Proposal: add Int indexing functions to Data.Set

Fri Apr 29 18:30:24 CEST 2011

El abr 29, 2011, a las 8:05 a.m., Jan-Willem Maessen escribió:

> I'd support removing these functions absent a compelling use case (ie
> one that would not be better expressed as indexing by key).  Does
> anyone have one?

Well, I have a use case for these functions in the case of Set.  I'm a bit wary of arguing for the inclusion on nothing but my personal use case, because as I mentioned in another message, I just assumed that desirability of such functions functions in Data.Map would be uncontroversial.  I.e., when it comes to modifying the interface of a standard library, I think arguments like "make it uniform with Data.Map" are more persuasive than "I could use it for this."

At this point, I'm slowly being convinced that the original Data.Map functions are extraneous.  Still, I will mention my use case for the Data.Set functions, and let people make up their own minds.

I'm working on a project where the most natural implementation is to use the members of runtime-constructed sets to index the elements of an array.  The use of sets to represent the index sets is independently motivated, because I need to operate on these sets using operations like union, intersection, difference, mapping and filtering, while preserving the member uniqueness property.

The lookupIndex, findIndex and elemAt functions would give me this set member/array index translation "for free."  There are other ways to construct such a mapping, but I think they suffer in comparison:

1. I could construct a Map assigning an index to each element, but then the inverse mapping is linear time.
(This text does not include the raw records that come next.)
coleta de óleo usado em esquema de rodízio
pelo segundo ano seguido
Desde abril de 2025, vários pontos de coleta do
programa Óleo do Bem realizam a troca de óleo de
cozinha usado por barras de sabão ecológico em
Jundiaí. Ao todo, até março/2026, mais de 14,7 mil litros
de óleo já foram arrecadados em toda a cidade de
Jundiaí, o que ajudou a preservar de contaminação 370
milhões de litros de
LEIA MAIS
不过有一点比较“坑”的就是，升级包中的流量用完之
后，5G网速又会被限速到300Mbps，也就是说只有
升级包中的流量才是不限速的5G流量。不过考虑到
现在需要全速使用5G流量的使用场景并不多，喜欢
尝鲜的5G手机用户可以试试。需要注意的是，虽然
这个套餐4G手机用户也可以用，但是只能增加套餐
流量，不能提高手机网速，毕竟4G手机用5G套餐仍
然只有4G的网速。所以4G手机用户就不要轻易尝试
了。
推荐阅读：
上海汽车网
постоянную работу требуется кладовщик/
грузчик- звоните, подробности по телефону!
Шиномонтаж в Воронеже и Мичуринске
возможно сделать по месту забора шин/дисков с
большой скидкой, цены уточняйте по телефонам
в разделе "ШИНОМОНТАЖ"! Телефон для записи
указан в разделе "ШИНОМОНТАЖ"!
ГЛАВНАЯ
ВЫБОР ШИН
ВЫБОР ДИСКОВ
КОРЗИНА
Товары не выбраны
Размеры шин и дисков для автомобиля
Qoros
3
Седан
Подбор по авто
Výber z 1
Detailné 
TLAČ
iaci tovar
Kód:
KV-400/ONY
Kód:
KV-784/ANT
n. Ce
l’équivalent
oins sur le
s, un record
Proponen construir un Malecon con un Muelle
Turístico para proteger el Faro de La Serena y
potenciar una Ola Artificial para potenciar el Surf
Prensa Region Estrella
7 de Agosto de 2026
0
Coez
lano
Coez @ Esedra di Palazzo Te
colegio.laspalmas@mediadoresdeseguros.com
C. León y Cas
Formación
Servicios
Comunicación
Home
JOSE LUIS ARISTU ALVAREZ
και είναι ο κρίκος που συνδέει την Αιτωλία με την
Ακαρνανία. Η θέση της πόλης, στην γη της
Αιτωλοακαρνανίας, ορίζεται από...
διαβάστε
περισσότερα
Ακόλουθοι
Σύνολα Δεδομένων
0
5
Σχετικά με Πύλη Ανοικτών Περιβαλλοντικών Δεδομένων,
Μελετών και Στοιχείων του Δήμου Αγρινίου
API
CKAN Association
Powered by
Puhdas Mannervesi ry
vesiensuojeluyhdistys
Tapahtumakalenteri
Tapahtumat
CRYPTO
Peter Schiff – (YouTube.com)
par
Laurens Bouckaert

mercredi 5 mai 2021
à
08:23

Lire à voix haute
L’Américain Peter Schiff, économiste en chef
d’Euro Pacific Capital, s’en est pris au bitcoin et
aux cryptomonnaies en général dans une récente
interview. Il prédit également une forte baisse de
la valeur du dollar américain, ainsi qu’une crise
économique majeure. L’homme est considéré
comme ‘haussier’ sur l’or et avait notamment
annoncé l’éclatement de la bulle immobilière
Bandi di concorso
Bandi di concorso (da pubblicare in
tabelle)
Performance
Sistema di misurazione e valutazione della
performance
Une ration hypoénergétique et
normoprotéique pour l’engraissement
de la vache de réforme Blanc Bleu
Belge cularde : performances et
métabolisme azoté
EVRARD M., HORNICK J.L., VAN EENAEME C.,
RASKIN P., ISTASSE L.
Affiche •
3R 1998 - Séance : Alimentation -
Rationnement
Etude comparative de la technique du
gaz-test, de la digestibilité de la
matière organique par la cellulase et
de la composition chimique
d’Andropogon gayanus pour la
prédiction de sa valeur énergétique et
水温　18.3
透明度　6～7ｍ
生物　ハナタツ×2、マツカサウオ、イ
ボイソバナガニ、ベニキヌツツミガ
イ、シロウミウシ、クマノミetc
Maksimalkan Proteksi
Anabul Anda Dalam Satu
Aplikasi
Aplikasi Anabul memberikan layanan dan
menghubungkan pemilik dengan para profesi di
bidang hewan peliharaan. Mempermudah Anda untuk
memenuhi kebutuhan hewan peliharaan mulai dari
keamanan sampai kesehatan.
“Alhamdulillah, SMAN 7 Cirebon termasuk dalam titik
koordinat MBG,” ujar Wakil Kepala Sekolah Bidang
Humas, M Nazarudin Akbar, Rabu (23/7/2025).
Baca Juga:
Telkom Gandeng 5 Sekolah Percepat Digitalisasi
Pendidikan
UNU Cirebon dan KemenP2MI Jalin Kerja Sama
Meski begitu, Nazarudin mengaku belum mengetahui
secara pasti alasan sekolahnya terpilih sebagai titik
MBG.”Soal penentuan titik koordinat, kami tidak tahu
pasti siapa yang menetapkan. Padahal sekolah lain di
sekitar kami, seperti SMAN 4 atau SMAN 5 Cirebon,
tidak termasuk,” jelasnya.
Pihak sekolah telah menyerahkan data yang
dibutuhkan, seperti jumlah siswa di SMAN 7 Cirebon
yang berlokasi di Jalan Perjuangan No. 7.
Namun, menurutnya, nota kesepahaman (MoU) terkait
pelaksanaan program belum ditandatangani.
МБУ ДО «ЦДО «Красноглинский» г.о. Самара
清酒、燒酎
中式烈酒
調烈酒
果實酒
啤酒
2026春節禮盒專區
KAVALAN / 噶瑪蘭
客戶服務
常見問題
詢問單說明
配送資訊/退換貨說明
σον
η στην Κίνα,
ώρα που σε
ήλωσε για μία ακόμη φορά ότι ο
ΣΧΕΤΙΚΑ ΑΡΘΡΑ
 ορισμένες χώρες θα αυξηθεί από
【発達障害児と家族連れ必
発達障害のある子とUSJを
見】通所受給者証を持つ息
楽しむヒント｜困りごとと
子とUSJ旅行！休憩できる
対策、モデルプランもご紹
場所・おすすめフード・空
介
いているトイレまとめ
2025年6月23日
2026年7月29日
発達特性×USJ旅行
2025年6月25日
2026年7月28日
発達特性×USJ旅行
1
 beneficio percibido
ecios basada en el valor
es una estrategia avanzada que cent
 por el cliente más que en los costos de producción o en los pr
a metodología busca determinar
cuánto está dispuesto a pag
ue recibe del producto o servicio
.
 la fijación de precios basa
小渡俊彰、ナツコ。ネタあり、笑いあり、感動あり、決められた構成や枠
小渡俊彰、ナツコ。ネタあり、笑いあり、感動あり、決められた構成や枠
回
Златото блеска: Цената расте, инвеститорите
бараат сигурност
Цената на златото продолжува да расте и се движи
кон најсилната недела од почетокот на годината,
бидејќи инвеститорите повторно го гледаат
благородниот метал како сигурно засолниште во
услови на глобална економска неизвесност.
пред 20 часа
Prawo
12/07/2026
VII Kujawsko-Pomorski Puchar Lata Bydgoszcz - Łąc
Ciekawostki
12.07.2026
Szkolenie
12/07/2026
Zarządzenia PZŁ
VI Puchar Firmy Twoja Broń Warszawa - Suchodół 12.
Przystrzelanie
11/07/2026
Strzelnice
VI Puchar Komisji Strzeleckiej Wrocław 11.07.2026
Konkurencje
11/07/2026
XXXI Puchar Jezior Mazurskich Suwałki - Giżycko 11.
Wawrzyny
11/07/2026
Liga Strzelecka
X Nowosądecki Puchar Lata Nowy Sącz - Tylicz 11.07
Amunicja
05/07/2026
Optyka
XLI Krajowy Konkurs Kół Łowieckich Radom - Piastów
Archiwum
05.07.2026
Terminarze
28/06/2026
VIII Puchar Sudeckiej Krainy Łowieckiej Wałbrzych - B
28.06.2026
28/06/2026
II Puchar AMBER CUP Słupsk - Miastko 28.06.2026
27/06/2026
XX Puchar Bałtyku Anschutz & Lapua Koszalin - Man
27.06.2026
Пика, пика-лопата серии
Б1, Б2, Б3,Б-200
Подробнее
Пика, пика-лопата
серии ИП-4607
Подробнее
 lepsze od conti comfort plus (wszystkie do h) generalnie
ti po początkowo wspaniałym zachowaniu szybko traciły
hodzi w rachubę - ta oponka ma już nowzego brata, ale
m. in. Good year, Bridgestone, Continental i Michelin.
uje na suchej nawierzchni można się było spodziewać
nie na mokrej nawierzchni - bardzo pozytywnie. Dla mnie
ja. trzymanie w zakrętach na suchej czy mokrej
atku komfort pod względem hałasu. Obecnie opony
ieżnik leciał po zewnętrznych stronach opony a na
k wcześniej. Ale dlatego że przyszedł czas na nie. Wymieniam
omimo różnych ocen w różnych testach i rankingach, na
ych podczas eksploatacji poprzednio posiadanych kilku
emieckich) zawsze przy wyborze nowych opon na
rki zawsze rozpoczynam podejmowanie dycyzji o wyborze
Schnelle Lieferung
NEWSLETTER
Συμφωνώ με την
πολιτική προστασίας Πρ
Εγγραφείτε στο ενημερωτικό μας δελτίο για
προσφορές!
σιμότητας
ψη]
2. That could be solved by using a pair of maps (one from elem to Int, and an inverse map from Int to elem), but since I fundamentally just want to treat these maps as sets, I need to implement analogues of basic Set operations like union, intersection, difference, map, filter and so on, that would need to reconstruct the element <--> index mappings as needed.  I realize that this is not difficult at all, but (a) it's presumably slower, (b) again, I mistakenly assumed that the Data.Map index functions were uncontroversial to start with. 

3. An alternative would be to implement and use a data type that guaranteed uniqueness, ordering, Int indexing and the usual set operations.  You might call such a type or class OrderedSet or IndexedSet; but to implement it, you might end up just copy-pasting Data.Set + the indexing functions as the implementation, because the implementation in Data.Set sure looks like a natural way of implementing an ordered, indexed set.

I think this really distills the issue down to this.  There is a family of three potential, related abstractions:

                         plain set
                           /   \
                          /     \
                ordered set     indexed set

A plain set just provides uniqueness.  An ordered set provides uniqueness and preserves some ordering predicate on the elements.  An indexed set assigns a unique Int index in the range [0..size-1] to each element, and provides translation between members and indexes.

The Set module provides an implementation of an efficient ordered set, that can easily be extended to also be an indexed set.  But many people think that "plain set" should be the only contract that Data.Set is bound to implement.  I can't say that I disagree with that--but I also just want indexed sets...

A more ambitious proposal would be this:

1. Introduce classes to represent the three abstractions in question.

2. Have Data.Set be an instance of all three.

3. Don't expose the ordered an indexed operations directly from Data.Set; force the users to go through the appropriate class.  This allows flexibility for Data.Set to later switch to an implementation that doesn't provide order or indexes; the original implementation would have to be kept as an alternative for people who want the extra features.

This is a lot more ambitious of a proposal than I was hoping for my first time around, I will say.